A new pair of compression shorts made by Strive Tech will measure an athlete’s internal and external training loads. The company’s founder learned his lesson on the balance between performance and fatigue the hard way.
While playing for KK Lovćen in the first division of Montenegro’s pro basketball league in the early 2000s, Nikola Mrvaljevic fashioned his game after “Bruce Bowen, Tony Allen, Shane Battier—lockdown guys,” he said. “I could’t shoot well, but I figured I could at least stop the other guy.”
His coaches, like many in the sport worldwide, mandated that players run suicide sprints if they couldn’t string together a few made baskets or free throws at the end of practice. That meant Mrvaljevic ran a lot. Each time he missed, he ran, and each time he ran, he pulled up for his next attempt tired.
“I wish they knew how much I was falling apart right [then],” he said. “They wouldn’t be punishing me further. They are conditioning me, but they are also decreasing my chances of hitting the next shot.”
Mrvaljevic’s understanding of fatigue and load monitoring crystallized then. After subsequently completing biomedical and electrical engineering degrees, Mrvaljevic would apply his on-court lessons and his accrued expertise of human monitoring devices.
Just like competitors such as Catapult or STATSports, Strive Tech tracks an athlete’s movement using GPS, accelerometers, and gyroscopes, although the tracking module is located on the waist instead of the upper body. But electrodes in the shorts can also track heart rate through the femoral artery and monitor muscle function with ECG and EMG technology. Mrvaljevic is complimentary of the pioneering industry leaders and wanted to build off their work by coupling motion tracking with physiological monitoring.
“Where I realized an opportunity is, because of my biomedical engineering study, I wanted to look more at the internal load,” he said. “Understanding how much the athlete is achieving throughout the practice via accelerations, speed, distance and those are all great, but what is happening on the inside? Fundamentally, what’s your engine doing? How many miles per gallon are you spending? What is the check engine light?”
Even with electrodes sewn into them, the shorts remain machine washable and drier friendly. The end result is a Bluetooth-enabled wearable that transmits data on an athlete’s muscles, heart, and motion—a series of assessments not typically found in one garment.
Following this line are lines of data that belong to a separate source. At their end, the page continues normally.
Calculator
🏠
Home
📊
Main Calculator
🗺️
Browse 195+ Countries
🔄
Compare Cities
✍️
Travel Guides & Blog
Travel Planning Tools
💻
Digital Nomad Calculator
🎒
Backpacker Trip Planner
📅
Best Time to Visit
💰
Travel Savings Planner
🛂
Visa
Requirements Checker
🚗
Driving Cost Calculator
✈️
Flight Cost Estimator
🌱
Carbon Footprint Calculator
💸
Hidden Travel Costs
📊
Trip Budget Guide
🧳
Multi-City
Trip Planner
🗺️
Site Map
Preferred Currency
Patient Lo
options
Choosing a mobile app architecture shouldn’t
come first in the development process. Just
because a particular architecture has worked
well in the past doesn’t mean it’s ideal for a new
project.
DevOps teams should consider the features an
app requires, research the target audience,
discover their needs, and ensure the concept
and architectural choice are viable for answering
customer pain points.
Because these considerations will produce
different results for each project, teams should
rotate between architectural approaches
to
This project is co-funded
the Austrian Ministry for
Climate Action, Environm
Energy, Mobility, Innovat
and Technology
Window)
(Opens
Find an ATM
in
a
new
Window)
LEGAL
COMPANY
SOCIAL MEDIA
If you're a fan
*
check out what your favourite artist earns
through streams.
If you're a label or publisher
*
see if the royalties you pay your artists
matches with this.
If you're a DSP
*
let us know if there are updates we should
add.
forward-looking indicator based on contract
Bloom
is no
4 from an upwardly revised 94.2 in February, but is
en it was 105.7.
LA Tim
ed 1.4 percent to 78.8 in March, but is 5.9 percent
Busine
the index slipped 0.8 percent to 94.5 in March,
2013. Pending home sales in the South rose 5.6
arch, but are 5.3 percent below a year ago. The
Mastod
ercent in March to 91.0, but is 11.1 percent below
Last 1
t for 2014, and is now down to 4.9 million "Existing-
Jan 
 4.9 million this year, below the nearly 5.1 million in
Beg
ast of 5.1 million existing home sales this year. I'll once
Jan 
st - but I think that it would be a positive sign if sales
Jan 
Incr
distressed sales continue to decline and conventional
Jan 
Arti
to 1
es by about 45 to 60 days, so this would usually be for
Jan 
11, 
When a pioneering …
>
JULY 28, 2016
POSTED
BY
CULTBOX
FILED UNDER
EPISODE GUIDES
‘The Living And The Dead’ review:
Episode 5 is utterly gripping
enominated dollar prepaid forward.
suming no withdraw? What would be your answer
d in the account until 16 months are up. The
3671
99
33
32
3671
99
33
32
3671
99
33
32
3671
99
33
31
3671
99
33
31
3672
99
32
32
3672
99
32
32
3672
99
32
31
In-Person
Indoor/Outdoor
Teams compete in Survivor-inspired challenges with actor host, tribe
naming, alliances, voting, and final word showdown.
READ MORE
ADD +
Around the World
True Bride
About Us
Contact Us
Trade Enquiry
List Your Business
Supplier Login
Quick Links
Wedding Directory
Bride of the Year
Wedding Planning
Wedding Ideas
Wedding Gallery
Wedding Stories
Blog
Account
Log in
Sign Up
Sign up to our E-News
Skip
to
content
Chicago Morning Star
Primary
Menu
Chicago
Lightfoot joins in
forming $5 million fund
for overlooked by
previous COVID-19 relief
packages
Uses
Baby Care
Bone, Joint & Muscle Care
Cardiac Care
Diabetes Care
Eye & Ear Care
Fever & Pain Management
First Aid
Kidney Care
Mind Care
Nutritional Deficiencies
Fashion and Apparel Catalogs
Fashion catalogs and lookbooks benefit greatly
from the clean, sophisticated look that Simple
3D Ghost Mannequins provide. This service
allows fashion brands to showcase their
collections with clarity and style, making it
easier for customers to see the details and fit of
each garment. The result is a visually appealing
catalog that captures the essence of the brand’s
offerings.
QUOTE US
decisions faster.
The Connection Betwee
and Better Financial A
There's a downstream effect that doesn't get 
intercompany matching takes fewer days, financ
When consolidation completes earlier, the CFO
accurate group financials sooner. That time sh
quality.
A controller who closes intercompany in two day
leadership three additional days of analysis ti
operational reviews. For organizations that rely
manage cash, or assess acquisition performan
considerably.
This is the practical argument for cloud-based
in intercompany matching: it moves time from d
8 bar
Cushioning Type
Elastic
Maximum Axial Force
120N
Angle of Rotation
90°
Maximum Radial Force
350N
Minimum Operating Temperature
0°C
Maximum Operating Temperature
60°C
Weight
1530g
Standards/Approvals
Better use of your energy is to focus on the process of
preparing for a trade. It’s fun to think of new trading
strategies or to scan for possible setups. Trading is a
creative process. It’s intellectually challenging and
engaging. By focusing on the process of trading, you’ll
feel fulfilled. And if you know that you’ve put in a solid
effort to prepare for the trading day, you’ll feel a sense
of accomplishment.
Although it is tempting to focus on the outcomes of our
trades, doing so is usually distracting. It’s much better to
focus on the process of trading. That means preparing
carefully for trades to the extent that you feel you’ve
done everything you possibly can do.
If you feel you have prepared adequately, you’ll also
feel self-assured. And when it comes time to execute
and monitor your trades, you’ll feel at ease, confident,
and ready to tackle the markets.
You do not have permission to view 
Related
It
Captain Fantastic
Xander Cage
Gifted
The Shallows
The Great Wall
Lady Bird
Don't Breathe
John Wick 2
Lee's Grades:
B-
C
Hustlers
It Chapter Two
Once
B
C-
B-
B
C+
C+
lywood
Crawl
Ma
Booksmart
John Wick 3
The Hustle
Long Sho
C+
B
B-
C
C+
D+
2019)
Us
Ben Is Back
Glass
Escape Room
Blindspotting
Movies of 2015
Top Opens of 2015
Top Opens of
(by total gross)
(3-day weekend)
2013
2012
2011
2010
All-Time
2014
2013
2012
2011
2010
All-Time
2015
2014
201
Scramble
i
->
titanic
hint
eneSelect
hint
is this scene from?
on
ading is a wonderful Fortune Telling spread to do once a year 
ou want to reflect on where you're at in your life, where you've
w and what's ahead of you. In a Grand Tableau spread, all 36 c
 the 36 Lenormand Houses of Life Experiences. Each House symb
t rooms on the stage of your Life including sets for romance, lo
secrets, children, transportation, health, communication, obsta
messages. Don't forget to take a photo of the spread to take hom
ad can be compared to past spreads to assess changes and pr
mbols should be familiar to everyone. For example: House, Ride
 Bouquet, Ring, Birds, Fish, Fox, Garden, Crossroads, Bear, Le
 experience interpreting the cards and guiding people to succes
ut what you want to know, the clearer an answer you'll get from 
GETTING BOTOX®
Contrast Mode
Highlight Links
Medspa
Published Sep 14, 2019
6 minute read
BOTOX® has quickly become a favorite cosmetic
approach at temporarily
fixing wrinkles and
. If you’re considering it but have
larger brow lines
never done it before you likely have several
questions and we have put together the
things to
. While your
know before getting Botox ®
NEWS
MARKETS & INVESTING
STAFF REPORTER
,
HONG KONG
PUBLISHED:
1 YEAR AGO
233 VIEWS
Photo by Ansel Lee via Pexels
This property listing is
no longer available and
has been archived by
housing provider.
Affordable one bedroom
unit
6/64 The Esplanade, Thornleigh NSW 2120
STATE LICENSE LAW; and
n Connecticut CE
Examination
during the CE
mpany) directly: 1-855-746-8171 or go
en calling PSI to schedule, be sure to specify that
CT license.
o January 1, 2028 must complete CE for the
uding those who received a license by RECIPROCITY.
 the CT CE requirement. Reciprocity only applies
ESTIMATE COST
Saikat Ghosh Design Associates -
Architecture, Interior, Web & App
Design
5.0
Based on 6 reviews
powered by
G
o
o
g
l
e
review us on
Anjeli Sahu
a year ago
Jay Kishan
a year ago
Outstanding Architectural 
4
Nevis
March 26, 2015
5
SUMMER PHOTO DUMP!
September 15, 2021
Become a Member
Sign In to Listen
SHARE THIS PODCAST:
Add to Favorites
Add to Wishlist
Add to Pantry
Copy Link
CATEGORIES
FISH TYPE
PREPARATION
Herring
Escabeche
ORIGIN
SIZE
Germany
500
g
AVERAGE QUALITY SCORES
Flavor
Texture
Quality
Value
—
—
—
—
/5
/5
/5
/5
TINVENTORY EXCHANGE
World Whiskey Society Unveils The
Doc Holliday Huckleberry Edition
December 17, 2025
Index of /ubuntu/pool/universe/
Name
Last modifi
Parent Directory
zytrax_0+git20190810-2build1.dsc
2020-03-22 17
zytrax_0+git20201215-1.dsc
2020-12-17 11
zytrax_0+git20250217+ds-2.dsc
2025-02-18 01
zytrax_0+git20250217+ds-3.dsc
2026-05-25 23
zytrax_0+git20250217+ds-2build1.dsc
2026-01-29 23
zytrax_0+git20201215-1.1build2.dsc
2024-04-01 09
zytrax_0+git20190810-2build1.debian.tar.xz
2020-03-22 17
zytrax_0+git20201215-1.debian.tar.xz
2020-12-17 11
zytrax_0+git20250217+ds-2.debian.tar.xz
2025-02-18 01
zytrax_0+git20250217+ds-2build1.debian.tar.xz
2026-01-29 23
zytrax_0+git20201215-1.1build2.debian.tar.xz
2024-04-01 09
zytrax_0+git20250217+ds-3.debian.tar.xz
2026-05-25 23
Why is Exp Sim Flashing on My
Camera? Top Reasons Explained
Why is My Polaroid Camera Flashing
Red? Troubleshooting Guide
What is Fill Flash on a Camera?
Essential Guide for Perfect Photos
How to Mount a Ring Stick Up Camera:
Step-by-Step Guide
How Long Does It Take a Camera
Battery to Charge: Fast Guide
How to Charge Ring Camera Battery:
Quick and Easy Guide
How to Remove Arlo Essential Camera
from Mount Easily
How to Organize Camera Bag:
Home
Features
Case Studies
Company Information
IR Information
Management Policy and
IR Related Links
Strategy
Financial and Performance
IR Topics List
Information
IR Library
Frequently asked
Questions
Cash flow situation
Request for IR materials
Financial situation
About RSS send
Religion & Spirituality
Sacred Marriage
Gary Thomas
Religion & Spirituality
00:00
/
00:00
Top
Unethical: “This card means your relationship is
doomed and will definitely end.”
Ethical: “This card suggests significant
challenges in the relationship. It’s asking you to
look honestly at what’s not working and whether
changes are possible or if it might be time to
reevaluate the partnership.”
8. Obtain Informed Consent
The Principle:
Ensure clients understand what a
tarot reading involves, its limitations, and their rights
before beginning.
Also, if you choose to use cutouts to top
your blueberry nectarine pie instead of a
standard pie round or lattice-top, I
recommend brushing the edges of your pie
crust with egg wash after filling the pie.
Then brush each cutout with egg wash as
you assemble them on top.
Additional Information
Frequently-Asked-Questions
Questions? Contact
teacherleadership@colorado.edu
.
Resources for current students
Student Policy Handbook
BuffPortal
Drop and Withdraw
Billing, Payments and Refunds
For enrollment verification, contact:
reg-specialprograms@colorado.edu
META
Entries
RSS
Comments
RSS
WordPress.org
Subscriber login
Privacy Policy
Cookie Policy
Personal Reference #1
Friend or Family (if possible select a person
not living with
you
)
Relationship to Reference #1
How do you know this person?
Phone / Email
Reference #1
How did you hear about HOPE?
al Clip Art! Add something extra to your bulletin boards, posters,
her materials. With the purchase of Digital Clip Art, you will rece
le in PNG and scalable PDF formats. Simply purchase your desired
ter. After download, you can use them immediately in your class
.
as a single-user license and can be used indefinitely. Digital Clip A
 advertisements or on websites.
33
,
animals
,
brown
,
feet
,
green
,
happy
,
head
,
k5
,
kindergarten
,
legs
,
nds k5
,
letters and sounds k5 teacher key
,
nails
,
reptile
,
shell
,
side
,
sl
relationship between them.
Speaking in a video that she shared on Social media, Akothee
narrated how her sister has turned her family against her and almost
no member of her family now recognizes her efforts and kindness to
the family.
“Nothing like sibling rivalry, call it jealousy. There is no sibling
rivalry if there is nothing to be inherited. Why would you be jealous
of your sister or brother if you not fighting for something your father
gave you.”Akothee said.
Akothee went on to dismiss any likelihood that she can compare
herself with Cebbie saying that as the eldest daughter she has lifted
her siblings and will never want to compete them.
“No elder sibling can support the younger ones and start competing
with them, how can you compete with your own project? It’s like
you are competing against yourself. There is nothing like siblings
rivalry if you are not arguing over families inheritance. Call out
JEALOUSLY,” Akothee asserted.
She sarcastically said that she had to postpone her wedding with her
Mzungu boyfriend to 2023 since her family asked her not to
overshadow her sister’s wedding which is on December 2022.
“Each independently adds value,” Mrvaljevic said, adding: “However, the power comes when you can start correlating that data.”
A review of Strive’s technology is ongoing under the supervision of an independent auditor. A handful of SEC schools began using the product about two months ago. Mrvaljevic said his company is in the process of deploying to seven NFL teams, one NBA team, and another six Power 5 conference colleges.
One of the universities already using Strive is Tennessee. Its athletic department has its own GPS analyst in the strength and conditioning department, Brad Roll, a 20-year NFL coaching veteran who is a member of the USA Strength and Conditioning Coaches Hall of Fame. He emphasized two important features of Strive Tech: its comprehensive real-time data inputs and its ease of use for players and coaches.
“Looking at all of this live, it’s a pretty unique concept,” said Roll, who is currently using Strive with UT athletes in men’s and women’s tennis and softball. “Watching it live is the only way you can get a full evaluation and understanding of the session but also of the player.”
Roll said that the use of Bluetooth means coaches don’t need to spend time docking the devices and uploading data manually. That the wearable is embedded on a pair of shorts makes it universal—everyone wears shorts, even in hot Tennessee summers.
“Player-friendly is the key,” Roll said, “and making sure that the player has a garment on that is not restricting their movement and they have no idea that they’re actually being tracked.”
Such features are the result of significant market research. Mrvaljevic cold-emailed 50 coaches to solicit feedback about the most meaningful metrics, the best workflow, and the necessary features to encourage player compliance. That resulted in 42 conversations with advice and insights on modern training.
The original idea for the product dates to 2006 when Mrvaljevic took a medical devices course taught by Ying Sun at the University of Rhode Island. The research and development behind Strive Tech started in January 2016 and a prototype of the first product, a compression shirt, was ready by that October. The shirt’s electrodes measured the activity of several upper-body muscles, including the biceps were among the muscles being monitored. One SEC coach quipped, “This is really cool, but let me ask you this, Nikola—am I preparing athletes for spring break or to perform?”
The consistent refrain from coaches was that shorts were more useful, largely because most athletic movements derive from lower-half muscles like the glutes, hamstrings, and quadriceps. So Strive repurposed its technology and, by June 2017, had converted the wearable into waterproof shorts.
“We want to make sure that coaches love the data, players love the comfort, and equipment managers love the simplicity,” Mrvaljevic said.